Somerville College’s new organising Biochemistry tutor, Dr Elena Seiradake, has been awarded a prestigious Wellcome Trust Senior Research Fellowship, which will start in January 2017.
The Fellowship was awarded for Dr Seiradake’s research into the role of adhesion G-protein coupled receptors (GPCRs) in brain development. She began working at Somerville College at the beginning of this academic year, replacing Somerville’s previous Biochemistry Tutor Professor Matt Higgins who is now Fellow at Merton College.
Seiradake joined the Oxford University Department of Biochemistry in 2014 as an independent group leader to study the structure and function of cell surface receptors in neural and vascular development.
A major breakthrough in her laboratory revealed that the adhesion GPCR ‘Latrophilin’ forms large structured assemblies in the presence of two other cell surface receptors ‘FLRT’ and ‘Unc5’. Depending on the cellular context, distinct super-complexes with unique functional properties are formed. Seridake’s long-term aim is to understand the functions of distinct receptor-ligand complexes through a detailed knowledge of their structures and signalling properties during neural and vascular development of the brain.

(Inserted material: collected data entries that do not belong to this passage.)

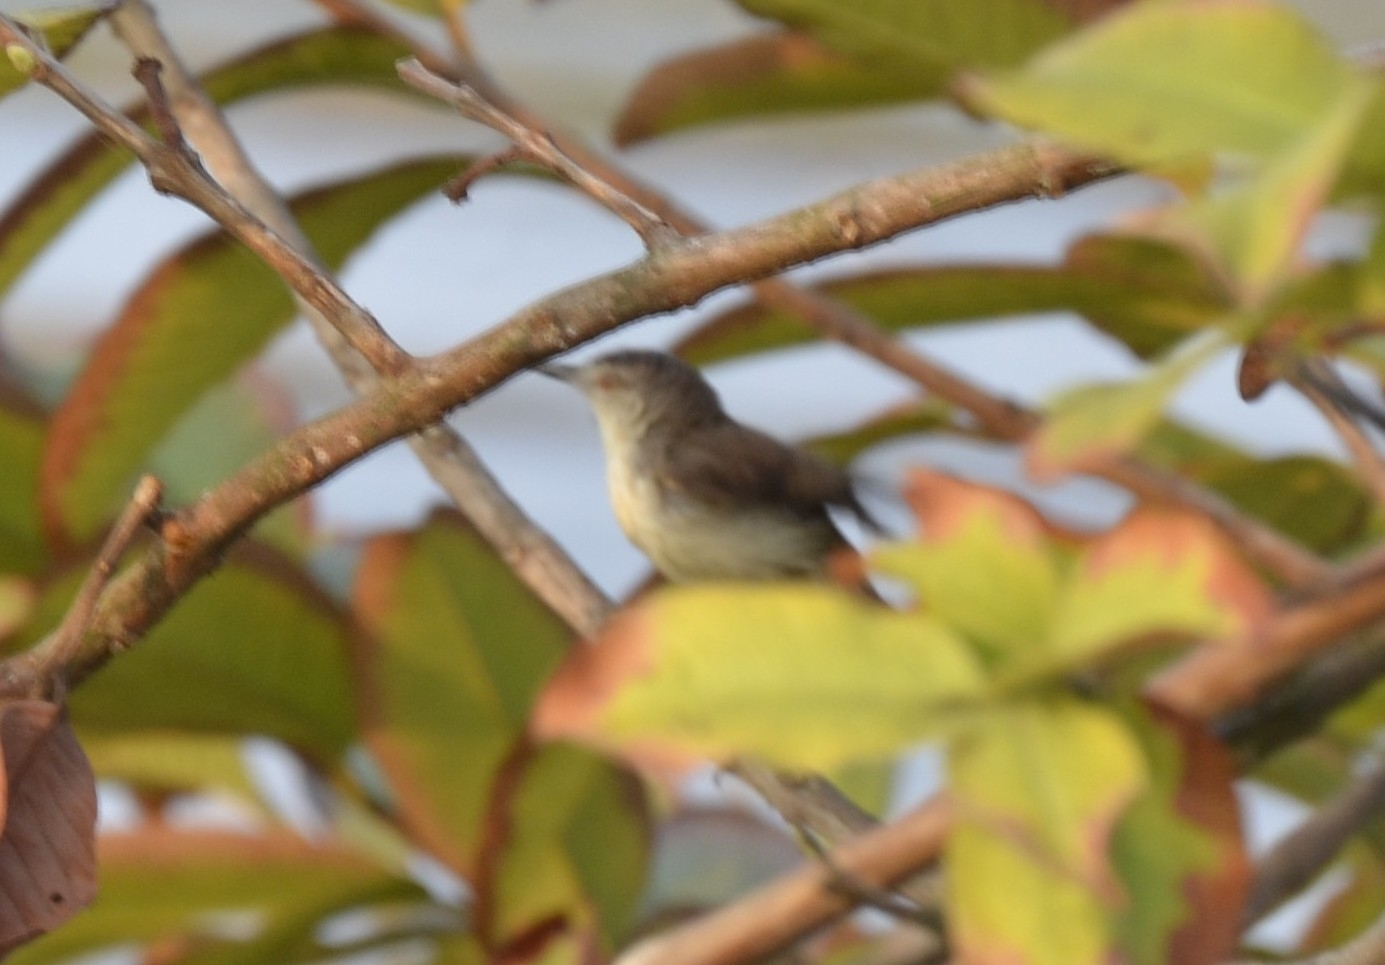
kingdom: Animalia
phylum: Chordata
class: Aves
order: Passeriformes
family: Cisticolidae
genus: Prinia
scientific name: Prinia inornata
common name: Plain prinia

During her research in Grenoble and Oxford, where she was supported on Marie Curie fellowships, she studied several guidance molecules that direct the cell along neural and vascular pathways. These include the Slits and Roundabouts, the ephrins and Eph receptors, the NetrinGs and NetrinG-ligands, and the FLRTs and Unc5s. Her work, which uses a range of structural biology, advanced light microscopy and cell biology techniques, revealed insights into how these molecules direct cell-cell communication and cell behaviour.